Dataset excerpts:
####################

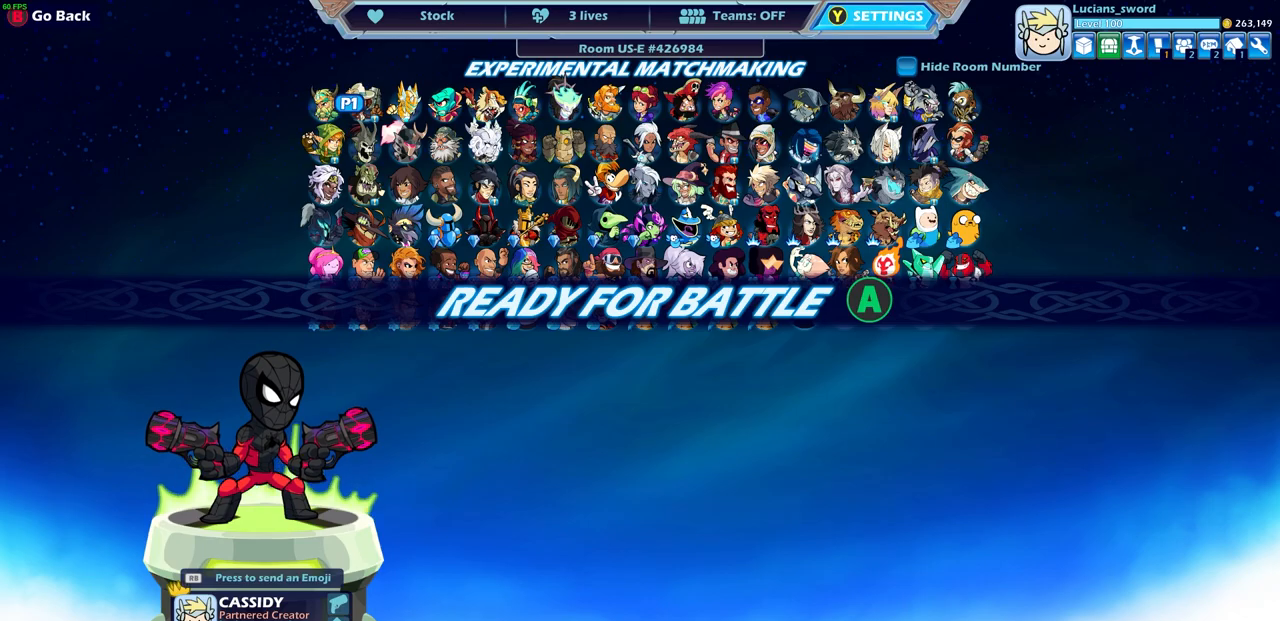
{"buttons": [], "left_stick": "center", "right_stick": "center", "events": []}
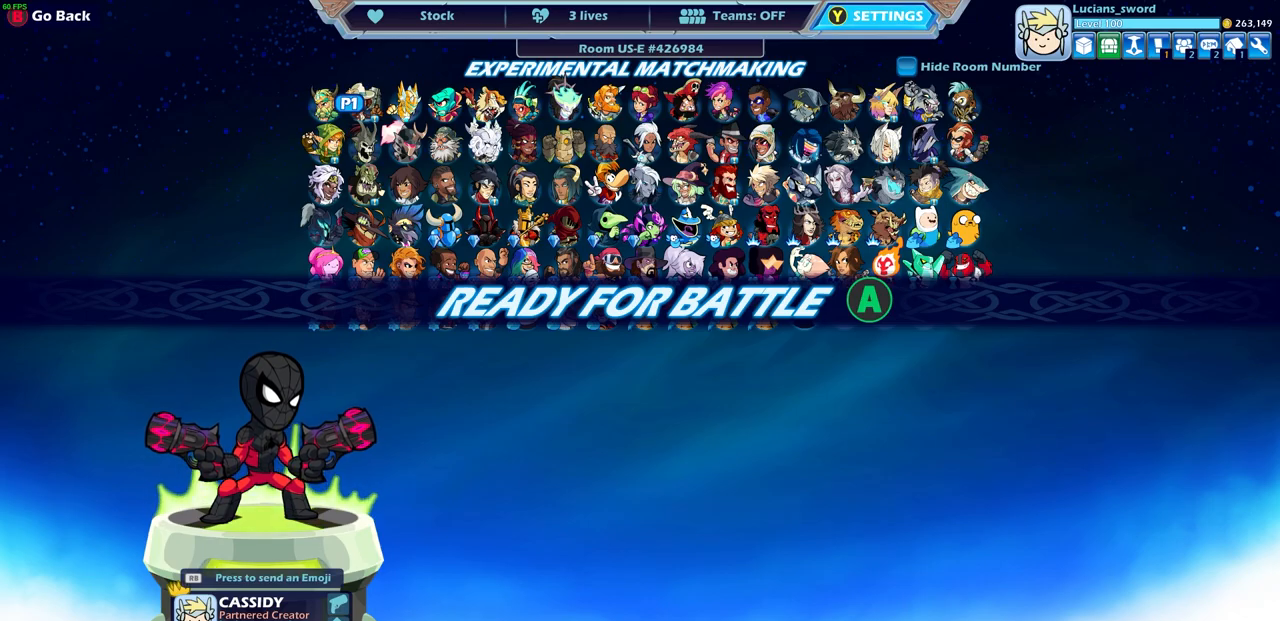
{"buttons": [], "left_stick": "center", "right_stick": "center", "events": [[267, "R2", "down"], [317, "SQUARE", "down"], [350, "left_stick", "down"], [383, "CROSS", "down"], [400, "R2", "up"], [400, "SQUARE", "up"], [400, "left_stick", "center"], [483, "CROSS", "up"]]}
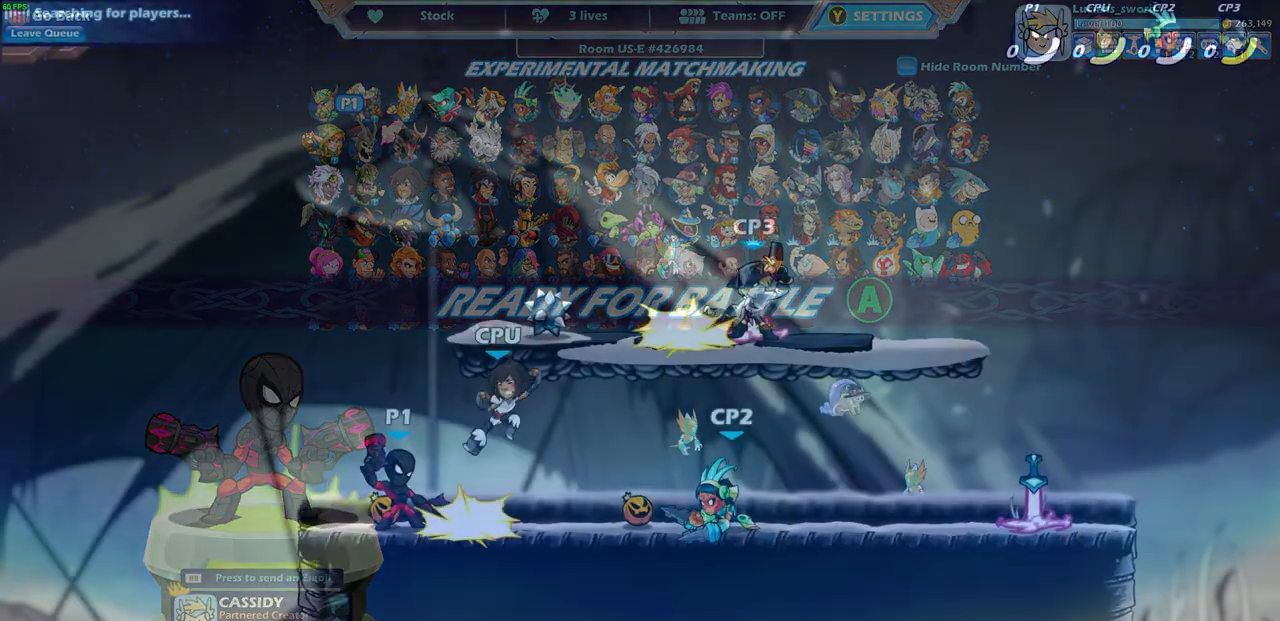
{"buttons": [], "left_stick": "center", "right_stick": "center", "events": []}
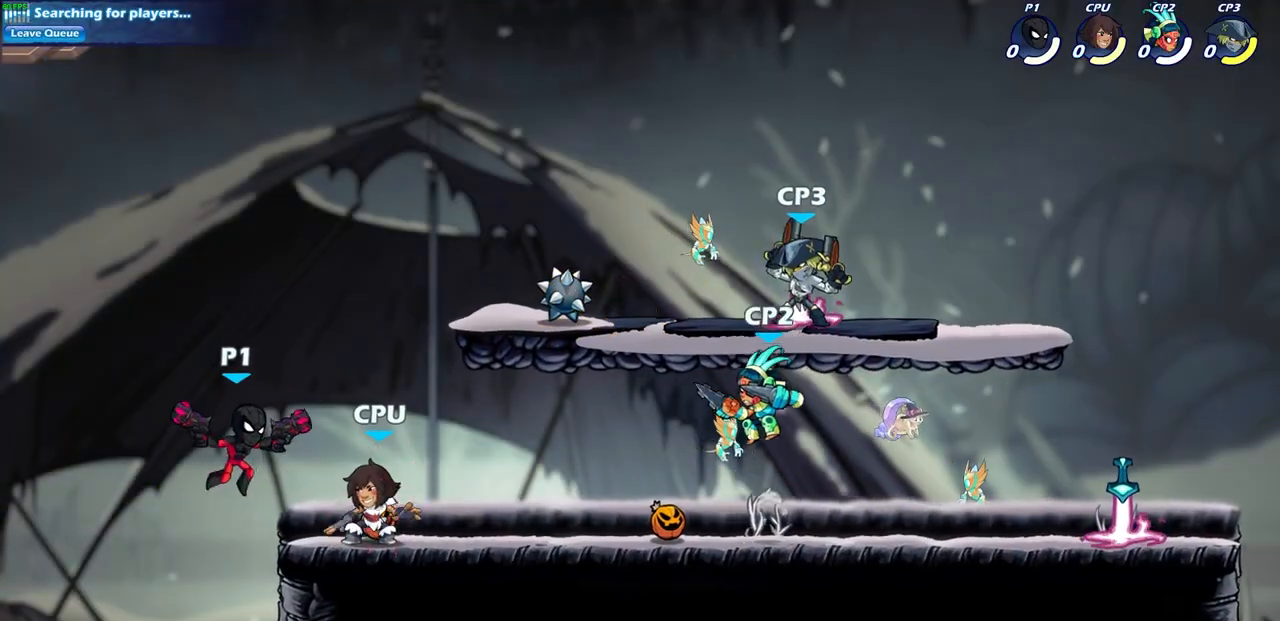
{"buttons": ["SQUARE"], "left_stick": "down-left", "right_stick": "center", "events": [[17, "left_stick", "right"], [150, "CROSS", "down"], [300, "CROSS", "up"], [417, "left_stick", "down-left"], [500, "SQUARE", "down"]]}
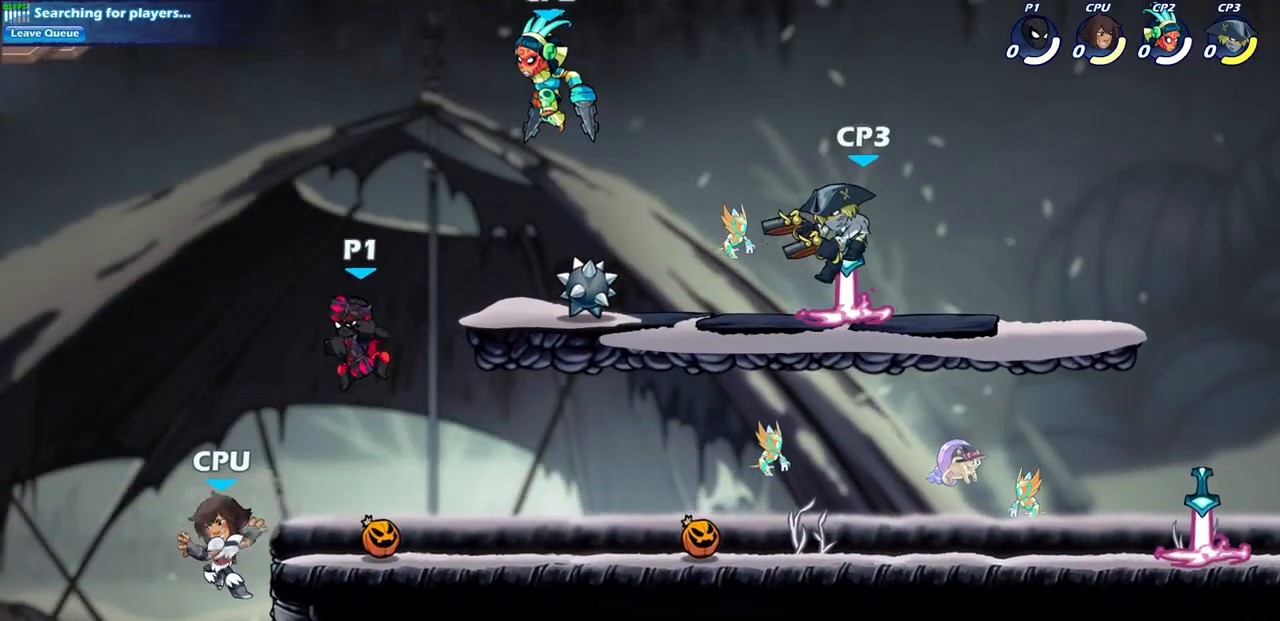
{"buttons": [], "left_stick": "center", "right_stick": "center", "events": [[100, "SQUARE", "up"], [100, "left_stick", "center"]]}
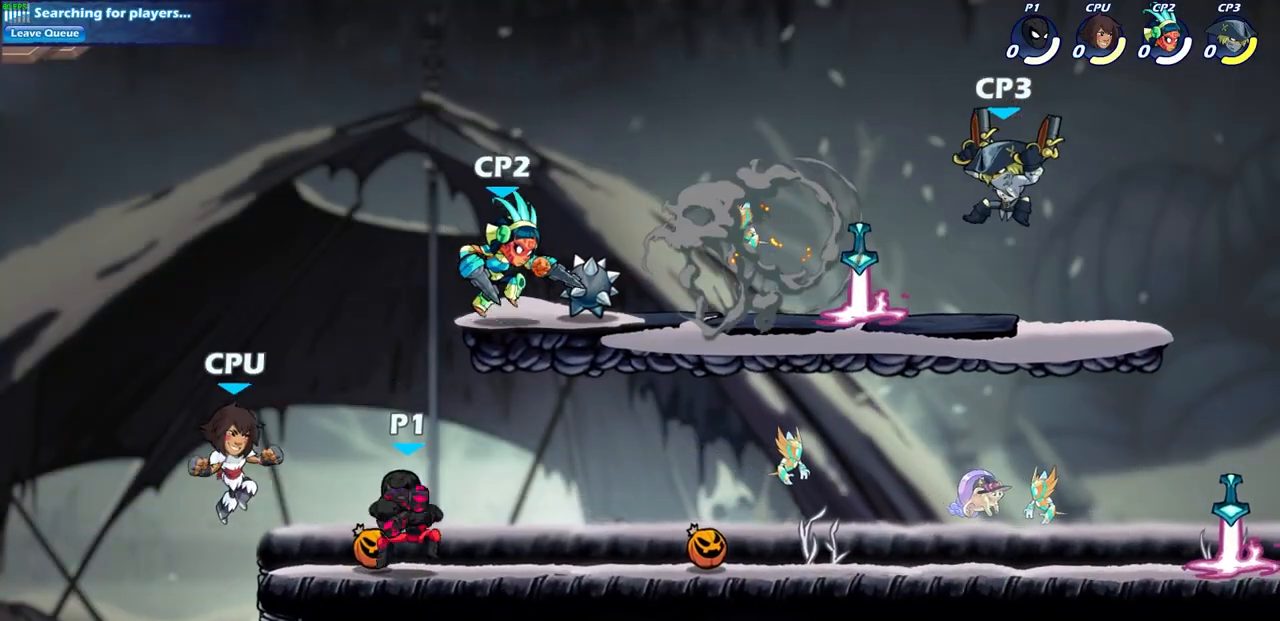
{"buttons": [], "left_stick": "right", "right_stick": "center", "events": [[217, "left_stick", "right"], [317, "R2", "down"], [483, "R2", "up"]]}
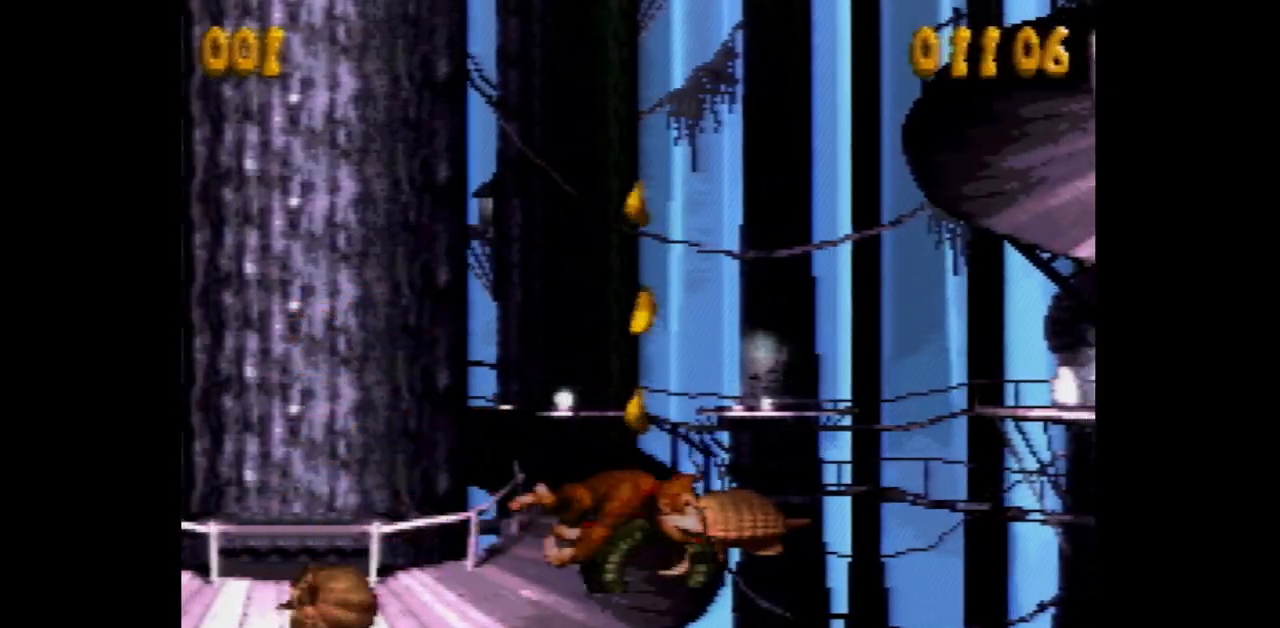
Gameplay with a controller (Nintendo layout); each line is a JSON object with the inputs held at the frame after it. "events" lists button and stick changes between this image and that frame as [ms after this image, input, new state], when the widget could be followed in between. Not read: L3 R3.
{"buttons": ["B", "Y", "DPAD_RIGHT"], "events": [[267, "DPAD_RIGHT", "down"]]}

####################

From the entries above, copy out every line where the string "CROSS" appears.

▶ SOLUTION TO THE PROBLEM:
{"buttons": [], "left_stick": "center", "right_stick": "center", "events": [[267, "R2", "down"], [317, "SQUARE", "down"], [350, "left_stick", "down"], [383, "CROSS", "down"], [400, "R2", "up"], [400, "SQUARE", "up"], [400, "left_stick", "center"], [483, "CROSS", "up"]]}
{"buttons": ["SQUARE"], "left_stick": "down-left", "right_stick": "center", "events": [[17, "left_stick", "right"], [150, "CROSS", "down"], [300, "CROSS", "up"], [417, "left_stick", "down-left"], [500, "SQUARE", "down"]]}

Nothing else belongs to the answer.